For trans people who take testosterone, Pilote recommended small sleeves like the ShotPocket ($22), “where you masturbate your growth into a silicone sleeve that comes with suction.” With sleeves, lube is a must—it helps to create the necessary suction in the ribbed interior.
As more than one review on ShotPocket’s website noted, sleeves work just fine for folks who are not taking testosterone. One pre-testosterone reviewer said, “Pumping a bit before and using lube helps increase the suction.” Another said the sleeve felt like a blow job (and was great for alleviating gender dysphoria–related discomfort and distress).
Deysach recommended the Buck Off ($26), a non-electronic sleeve that was made especially for guys who have experienced growth from taking hormones. “It’s a bit bigger than clit toys, but smaller than your classic jack-off sleeve,” she said.
Another option for people looking to simulate a sucking or pulling sensation are pumps, such as the Trans Masc Pump ($30), which, when placed over the genitals, increases blood flow, sensation, stimulation, and size in some people on T when used regularly. Pumps, like sleeves, work best with lube, and come with a cylinder, pump, and release valve.
Other pumps marketed to cis people with clitorides provide a similar sensation and vary in sizes—some cover just the clit, and others cover the whole vulva, outer labia included. Clit pumps, like the LA Pump ($40), shortcut the body’s natural arousal response, as pumping causes blood to fill and engorge the area, heightening sensations and making it more sensitive to the touch.
Some enterprising people have reportedly even DIYed their solo oral efforts by using literal suction cups from acupressure kits on their clits along with hand pumps. As one Redditor put it: “I tried it with the hand pump, and OMG! It felt like someone sucking on my clit, for sure. It was pretty awesome, though not the sexiest thing.”

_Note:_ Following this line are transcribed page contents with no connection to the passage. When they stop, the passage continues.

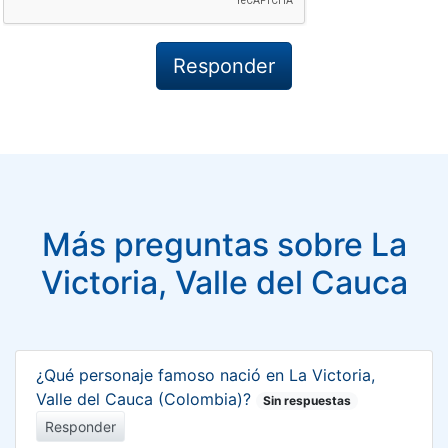
Más preguntas sobre La
Victoria, Valle del Cauca
¿Qué personaje famoso nació en La Victoria,
Valle del Cauca (Colombia)?
Sin respuestas
Responder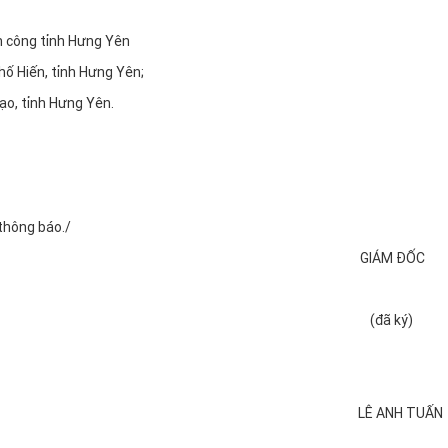
h công tỉnh Hưng Yên
ố Hiến, tỉnh Hưng Yên;
ạo, tỉnh Hưng Yên.
thông báo./
GIÁM 
(đã 
LÊ ANH 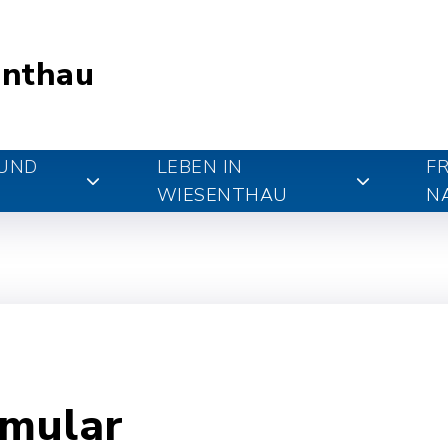
nthau
 UND
LEBEN IN
FR
WIESENTHAU
N
rmular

Are any of these toys, whether they’re designed for this very reason or improvised at home, an actual replacement for oral sex? Not completely, both Deysach and Pilote said. As Pilote said, “Oral sex is more about the connection with the other person.” On the other hand, they also pointed out that sometimes toys are preferable to oral sex with a person who you’re not feeling it with, or vice versa: In that case, “even if they have a tongue, it won’t be good,” they said. Luckily, there are plenty of other ways to go down on yourself now.